__Given exercise__
Could you lay out every line of all the items below as a numbered list, with blank lines and the pictures left out?

__Data to use__
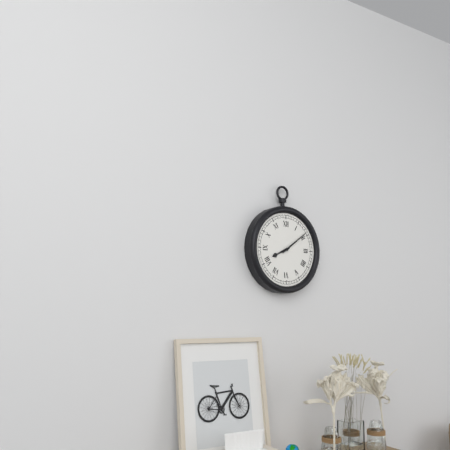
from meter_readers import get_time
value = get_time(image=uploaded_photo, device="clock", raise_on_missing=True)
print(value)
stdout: 8:09
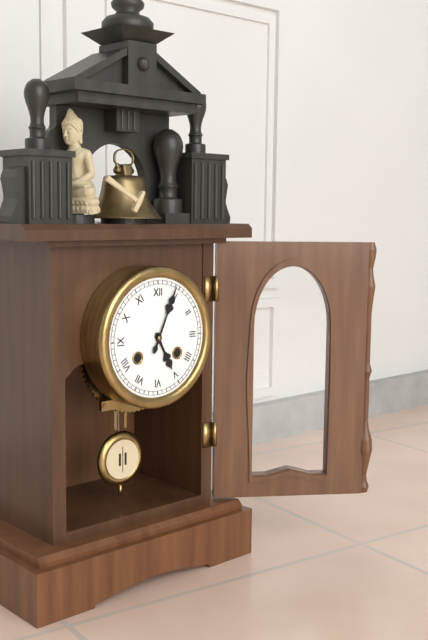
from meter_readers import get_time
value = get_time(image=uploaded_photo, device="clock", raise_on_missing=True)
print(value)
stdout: 5:04
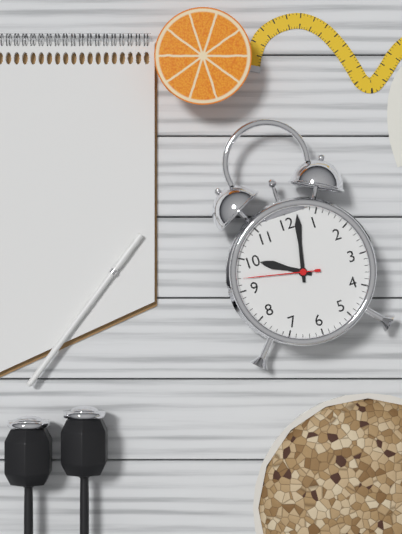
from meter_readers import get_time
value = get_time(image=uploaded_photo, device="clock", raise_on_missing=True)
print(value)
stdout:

__Complete response__
1. from meter_readers import get_time
2. value = get_time(image=uploaded_photo, device="clock", raise_on_missing=True)
3. print(value)
4. stdout: 8:09
5. from meter_readers import get_time
6. value = get_time(image=uploaded_photo, device="clock", raise_on_missing=True)
7. print(value)
8. stdout: 5:04
9. from meter_readers import get_time
10. value = get_time(image=uploaded_photo, device="clock", raise_on_missing=True)
11. print(value)
12. stdout:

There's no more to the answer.